» PASSAGE TO READ:
--------------------

Effective July 23, 2015, Mehdi Gasmi, Ph.D., age 48, will serve as interim Chief Scientific Officer until the Board has identified a permanent Chief Scientific Officer. Dr. Gasmi has served as Senior Vice President, Pharmaceutical Development of the Company since June 2015 and Vice President, Pharmaceutical Development of the Company from November 2013 to June 2015. Dr. Gasmi leads manufacturing and quality control efforts for the Company’s gene therapy product candidates. From December 2011 to November 2013, as principal of ClinVec Solutions, LLC, Dr. Gasmi provided adeno-associated virus (AAV) and lentiviral gene therapy consulting services to various companies, including to the Company between June 2013 to October 2013. Prior to that, Dr. Gasmi oversaw production of clinical batches of recombinant AAV and lentiviral gene therapy products for both Généthon, a gene therapy company, where he served as Vice President of Biomanufacturing from July 2009 to December 2011, and for Ceregene, a gene therapy company, where Dr. Gasmi served as Senior Director, Product Development from December 2001 to June 2009. Dr. Gasmi obtained his M.S. and his Ph.D. in Biochemistry from the Claude Bernard University in Lyon, France. He is a member of the American Society of Gene and Cell Therapy.

There are no family relationships between Dr. Gasmi and any director or executive officer of the Company, or any person nominated or chosen by the Company to become a director or executive officer. There are no arrangements or understandings between Dr. Gasmi and any other persons pursuant to which he was selected as interim Chief Scientific Officer. Dr. Gasmi has no direct or indirect material interest in any transaction or currently proposed transaction required to be disclosed pursuant to Item 404(a) of Regulation S-K.

In connection with his appointment as interim Chief Scientific Officer, Dr. Gasmi will be entitled to receive a special, one-time cash bonus of One Hundred Thousand Dollars ($100,000), payable in a lump sum within ten business days of July 22, 2016, subject to Dr. Gasmi’s continued employment with the Company.


Item 7.01 Regulation FD Disclosure.

On July 23, 2015, the Company issued a press release (the “Press Release”) announcing, among other matters, Dr. Chalberg’s resignation and commencement by the Board of searches to identify a permanent Chief Executive Officer and to recruit additional directors to join the Board. The Company also announced that the Board has appointed a special committee, composed of independent directors John P. McLaughlin and Paul D. Wachter, to lead these processes. A copy of the Press Release is furnished as Exhibit 99.1 to this Current Report on Form 8-K and incorporated by reference in this Item 7.01.

--------------------

Data entries:
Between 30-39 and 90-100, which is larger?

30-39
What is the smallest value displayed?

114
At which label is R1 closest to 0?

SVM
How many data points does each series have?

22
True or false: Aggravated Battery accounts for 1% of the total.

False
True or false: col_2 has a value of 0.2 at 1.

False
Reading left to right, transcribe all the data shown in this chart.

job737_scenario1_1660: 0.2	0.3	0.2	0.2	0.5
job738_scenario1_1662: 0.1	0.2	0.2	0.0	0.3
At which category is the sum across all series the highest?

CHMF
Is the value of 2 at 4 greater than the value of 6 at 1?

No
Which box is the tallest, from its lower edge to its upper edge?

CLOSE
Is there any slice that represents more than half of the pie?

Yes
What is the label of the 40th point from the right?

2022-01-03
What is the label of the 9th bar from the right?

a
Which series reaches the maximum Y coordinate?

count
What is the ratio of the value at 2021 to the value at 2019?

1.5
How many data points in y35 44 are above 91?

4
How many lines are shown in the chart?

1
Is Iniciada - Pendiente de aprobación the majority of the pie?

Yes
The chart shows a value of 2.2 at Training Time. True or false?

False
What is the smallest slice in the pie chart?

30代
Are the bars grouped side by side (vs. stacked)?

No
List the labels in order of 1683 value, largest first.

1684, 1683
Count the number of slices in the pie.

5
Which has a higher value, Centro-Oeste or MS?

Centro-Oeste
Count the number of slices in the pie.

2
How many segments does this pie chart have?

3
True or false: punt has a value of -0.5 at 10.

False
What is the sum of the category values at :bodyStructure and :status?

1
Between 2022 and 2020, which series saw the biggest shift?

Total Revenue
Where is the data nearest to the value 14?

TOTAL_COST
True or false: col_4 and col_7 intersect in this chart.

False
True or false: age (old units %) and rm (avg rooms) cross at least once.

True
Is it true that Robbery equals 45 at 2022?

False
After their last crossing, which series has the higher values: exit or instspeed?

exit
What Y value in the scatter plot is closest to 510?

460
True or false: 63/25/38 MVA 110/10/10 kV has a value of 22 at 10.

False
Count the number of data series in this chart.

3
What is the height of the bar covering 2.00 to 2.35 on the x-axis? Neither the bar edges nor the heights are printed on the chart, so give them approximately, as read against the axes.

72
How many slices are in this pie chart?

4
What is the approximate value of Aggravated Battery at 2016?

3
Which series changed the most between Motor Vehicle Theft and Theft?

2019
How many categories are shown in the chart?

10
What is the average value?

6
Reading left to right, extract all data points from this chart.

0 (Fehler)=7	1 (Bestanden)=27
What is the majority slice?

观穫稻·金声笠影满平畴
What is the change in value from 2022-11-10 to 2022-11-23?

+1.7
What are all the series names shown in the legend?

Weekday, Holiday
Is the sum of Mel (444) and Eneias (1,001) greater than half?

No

--------------------

» REQUIRED TASKS:
1 - Answer these questions from the filing on Dr. Gasmi's appointment:
(a) At which university did Dr. Gasmi earn his M.S. and Ph.D.?
(b) How large is the special, one-time cash bonus he may receive?
(c) Which two independent directors make up the special committee?
2 - Resume the filing on Dr. Gasmi's appointment, picking up right after its final sentence.
The items have no role in this exercise.

» EXERCISE RESPONSES:
1 -
(a) Claude Bernard University in Lyon, France
(b) $100,000
(c) John P. McLaughlin and Paul D. Wachter

2 -
The information furnished on this Form 8-K, including Exhibit 99.1 attached hereto, shall not be deemed “filed” for purposes of Section 18 of the Securities Exchange Act of 1934, as amended (the “Exchange Act”), or otherwise subject to the liabilities of that section, nor shall it be deemed incorporated by reference into any other filing under the Securities Act of 1933, as amended, or the Exchange Act, except as expressly set forth by specific reference in such a filing.

Item 9.01 Financial Statements and Exhibits

(d) Exhibits

 

Exhibit No.

  

Description

10.1    Separation Agreement and General Release, dated July 23, 2015, by and between Avalanche Biotechnologies, Inc. and Thomas W. Chalberg, Jr., Ph.D.
10.2    Special Bonus Letter, dated July 23, 2015, for Hans P. Hull.
10.3    Special Bonus Letter, dated July 23, 2015, for Mehdi Gasmi, Ph.D.
99.1    Press Release, dated July 23, 2015.


SIGNATURE

Pursuant to the requirements of the Securities Exchange Act of 1934, the registrant has duly caused this report to be signed on its behalf by the undersigned hereunto duly authorized.

 

Date: July 23, 2015     AVALANCHE BIOTECHNOLOGIES, INC.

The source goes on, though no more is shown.